What the exercise asks: Format the lines below as a numbered list, omitting blank lines and excluding the pictures.

■ ■ ■ ■ ■ ■ ■

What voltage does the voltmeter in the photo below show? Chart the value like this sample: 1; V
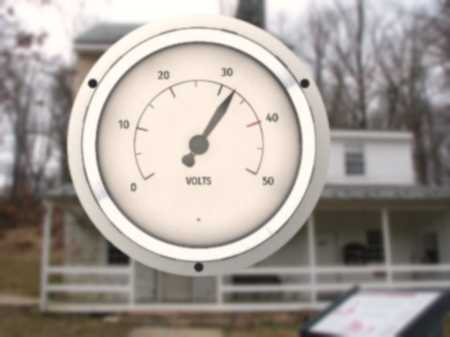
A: 32.5; V
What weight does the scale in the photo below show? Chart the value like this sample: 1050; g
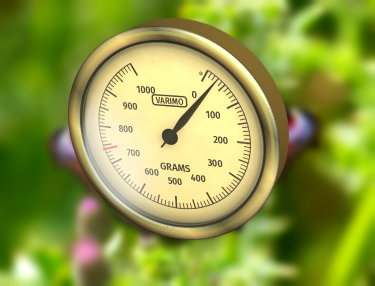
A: 30; g
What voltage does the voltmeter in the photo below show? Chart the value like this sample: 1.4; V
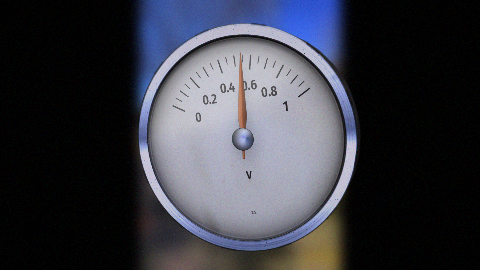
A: 0.55; V
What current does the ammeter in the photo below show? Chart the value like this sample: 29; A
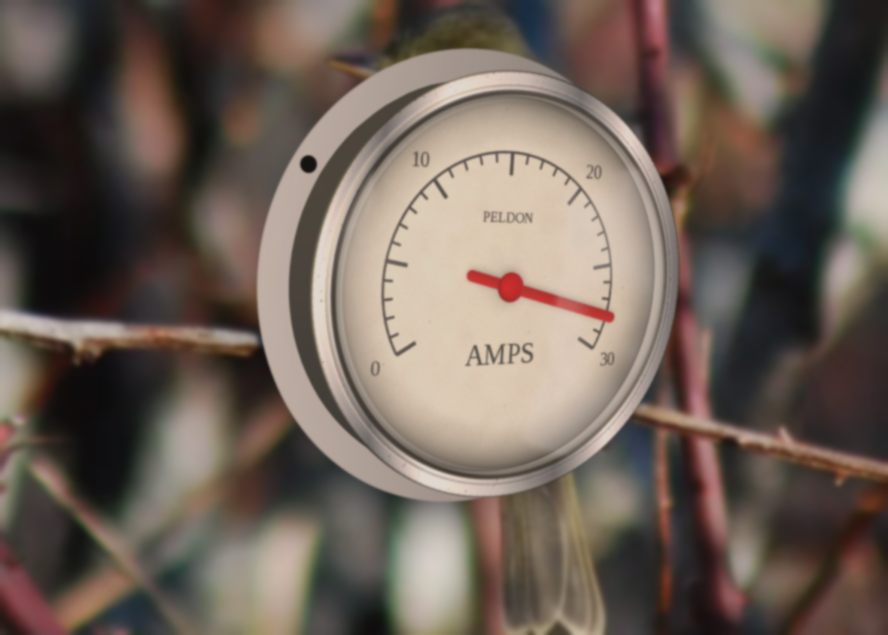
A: 28; A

■ ■ ■ ■ ■ ■ ■

Finished task:
1. What voltage does the voltmeter in the photo below show? Chart the value like this sample: 1; V
2. A: 32.5; V
3. What weight does the scale in the photo below show? Chart the value like this sample: 1050; g
4. A: 30; g
5. What voltage does the voltmeter in the photo below show? Chart the value like this sample: 1.4; V
6. A: 0.55; V
7. What current does the ammeter in the photo below show? Chart the value like this sample: 29; A
8. A: 28; A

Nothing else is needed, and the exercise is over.